По ту сторону барьера, у глубоко вошедшей в землю шашки с анненским темляком, штабс-капитан одной рукой придерживал у бедра пустые ножны, а другой крепко держал за плечо обмякшего Гинцберга. С другой стороны его поддерживал Зеленский и одновременно пытался всунуть ему в руку дуэльный пистолет. Рука дуэлянта висела, как тряпка.
— Держите же, черт возьми! — крикнул штабс-капитан. — Или мы вас объявим недуэлеспособным.
— Савелий Адольфович, придите в себя, — умоляюще шептал ему на ухо Зеленский, — вспомните, что вы магистр! На вас сейчас смотрит весь Дерптский университет!
Гинцберг застонал и схватил пистолет. Штабс-капитан и Зеленский отошли в сторону, с опаской глядя на магистра. Однако он стоял без посторонней помощи и даже, кажется, уже стал прицеливаться в противника.
— По команде «раз» — можете приближаться к барьеру, по команде «два» — стреляйте! — пояснил штабс-капитан и поспешно скомандовал: — Раз… два!
Ударил одиночный выстрел. С криком: «Я убит!» рухнул на землю и остался недвижим Гинцберг. Иванов опускал дымящийся пистолет.
Гинцберг лежал на спине, раскинув руки, по-прежнему зажимая в правой пистолет. Глаза его были закрыты.
Павел Иванович, расставив длинные журавлиные ноги, замер на месте, выпучив глаза.
Андрей Осипович, отшвырнув пистолет, бежал к распростертому на земле противнику. На чесучовом пиджаке Гинцберга, как раз против сердца, расплылось ярко-красное пятно. Андрей Осипович подбежал, тяжело дыша, опустился на колени перед телом магистра и приложил ухо к его груди. Потом, поднявшись, стал спокойно очищать пыль с колен.
— Жив! — сказал он отрывисто.
— Это клюква, коллега, — нервно засмеялся Зеленский и вытер со лба пот. — Признаться, зарядили мы для смеха клюквой, да я уже подумал, не вышло ли ошибки?
Со страха он сделался говорливым;
— А вы, коллега, оказывается, стрелок.

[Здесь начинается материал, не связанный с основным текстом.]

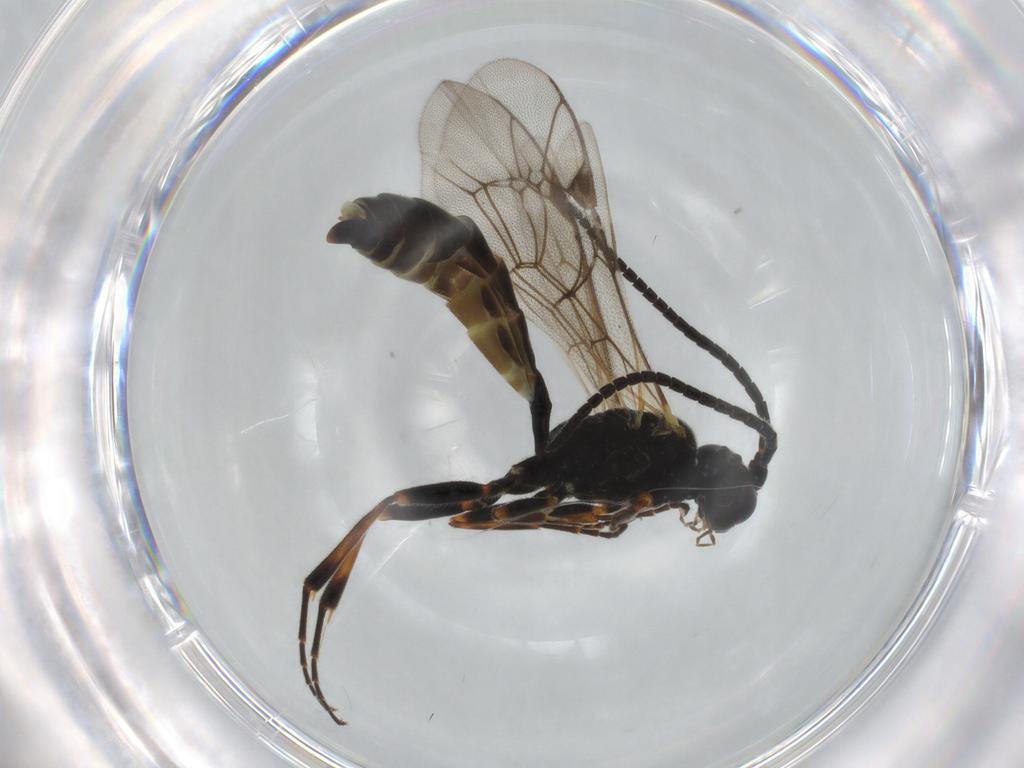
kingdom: Animalia
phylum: Arthropoda
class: Insecta
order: Hymenoptera
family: Ichneumonidae
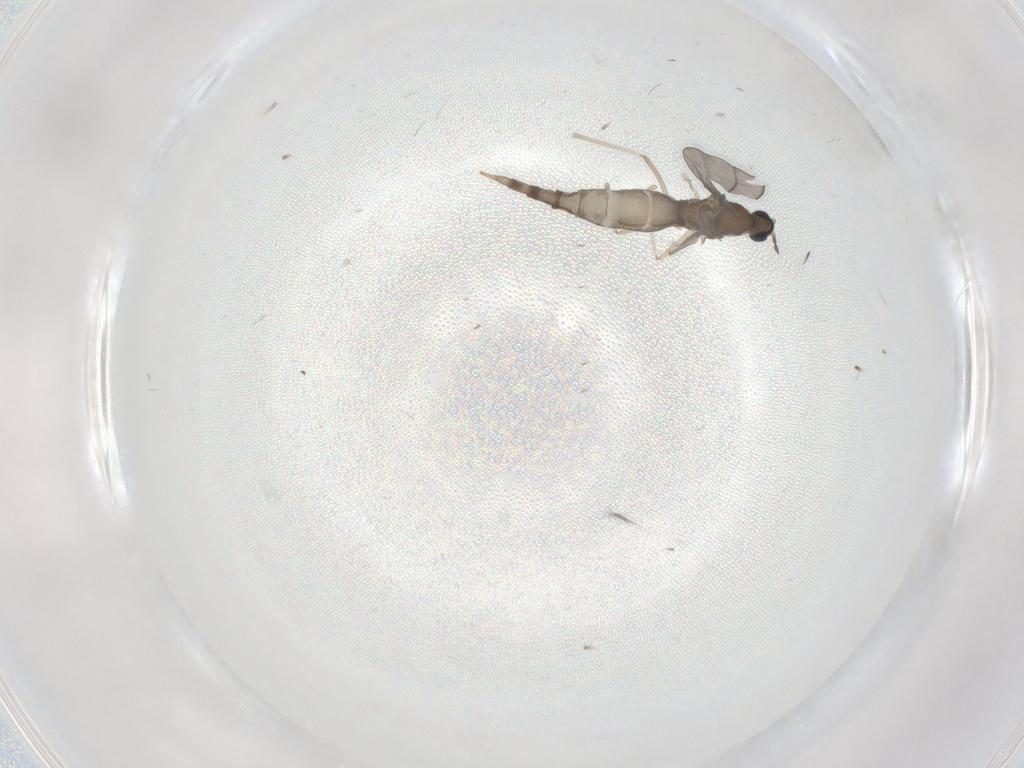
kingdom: Animalia
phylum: Arthropoda
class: Insecta
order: Diptera
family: Cecidomyiidae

Видали, господа, какой мастерский выстрел?
Гинцберг открыл один глаз, потом другой и застонал.
— Пулю уже вынули? — спросил он слабым голосом.
— Уже, — сказал Иванов, помогая магистру встать. Сконфуженный штабс-капитан услужливо поднял с земли франтовской котелок магистра и нахлобучил ему на голову.
Павел Иванович замахал показавшимся за деревьями извозчикам:
— Подавай!
Андрей Осипович посадил обморочного магистра в пролетку и, сев рядом, молча обнял его за плечи.
«Здорово господа набрались», — подумал извозчик, но деликатно промолчал, зачмокал и задвигал вожжами. Пролетка тронулась. Уже на ходу доктор Иванов повернулся и крикнул, раздувая усы:
— Дураки!
Пролетка с дуэлянтами скрылась из виду, пыль, поднятая колесами, осела, а оставшаяся компания угрюмо молчала.
— Какая скука, — процедил наконец сквозь зубы Зеленский. — Поедем, что ли?